Jonathan Barbieri (Washington D.C. 1955) is a fine arts painter who has lived in the Mexican state of Oaxaca for 35 years, 27 of which were spent in small towns and villages in the Oaxacan countryside. His artwork is in public and private collections in the US, Europe and Mexico, including the fine Arts Museums of San Francisco, the Di Rosa Preserve in Napa Valley and the Instituto de las Culturas de Oaxaca. He started the iconic mezcal brand, Pierde Almas in 2007 and expanded its portfolio in 2015 to include the first ancestral corn whiskey from Oaxaca. The pursuit of firsthand knowledge about native corn in its many ecosystem-specific varieties brought him to towns and villages across Oaxaca’s Valles Centrales and to the Isthmus of Tehuantepec, la Chinantla, la Sierra Norte, la Costa, Costa Chica and la Mixteca Baja. It was in these communities that he came to appreciate the deep, historical relationship that each local polity has with the particular corn of the region. Vasquez, Barbieri and Vallejo began filming the documentary, Los Guardianes del Maíz, The Keepers of Corn, in 2017. The film showcases the efforts of indigenous farmers in Oaxaca to conserve native maize in the face of an uncertain future. 

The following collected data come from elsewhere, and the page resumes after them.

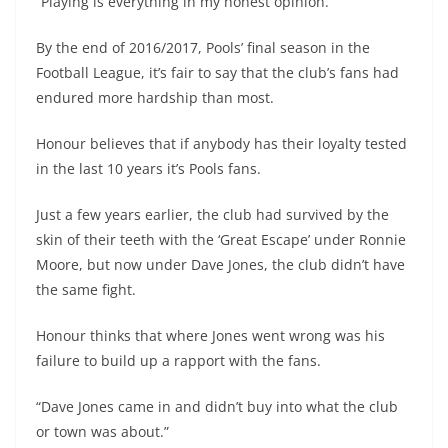
“Playing is everything in my honest opinion.”
By the end of 2016/2017, Pools’ final season in the
Football League, it’s fair to say that the club’s fans had
endured more hardship than most.
Honour believes that if anybody has their loyalty tested
in the last 10 years it’s Pools fans.
Just a few years earlier, the club had survived by the
skin of their teeth with the ‘Great Escape’ under Ronnie
Moore, but now under Dave Jones, the club didn’t have
the same fight.
Honour thinks that where Jones went wrong was his
failure to build up a rapport with the fans.
“Dave Jones came in and didn’t buy into what the club
or town was about.”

Solimar Salas is the Vice President of Content, Innovation & Outreach at MOLAA. She has 20+ years of experience in the museum field and has collaborated on 100+ exhibitions in different aspects including bilingual content development, interpretive programming, application of technology to enhance the visitor experience and interpretive goals, programming, publication program, and web content management. Collaborated in creating MOLAA en Casa which extends the museum’s education programming online emphasizing online tours, making it available for families, educators, and the general public at home.  She oversaw the successful creation of a bilingual online database for Puerto Rican artists at the Museo de Arte de Puerto Rico, among other public outreach projects.

Steven Andrew Garcia is originally from Tampa, Florida. He is a graduate of Los Angeles Film School, and has produced documentary content for Vice Media, Huck Magazine, Taschen, and CubaOne Foundation. Outside of MOLAA, Steven enjoys photography, skateboarding, motorcycles, and music.

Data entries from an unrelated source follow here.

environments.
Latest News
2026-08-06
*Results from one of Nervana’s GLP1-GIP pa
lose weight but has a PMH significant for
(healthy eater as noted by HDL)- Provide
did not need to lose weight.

Xochitl Rios-Ellis has a B.A. in Theater Arts from UC Santa Cruz where she focused on directing, acting, and writing Chicanx Theater. While at UC Santa Cruz, she also studied Cultural Anthropology, Feminist Theory, and Film with an emphasis on Horror and Gender. When she is not working at MOLAA, she makes short films that focus on the fantasy and horror of the feminine experience.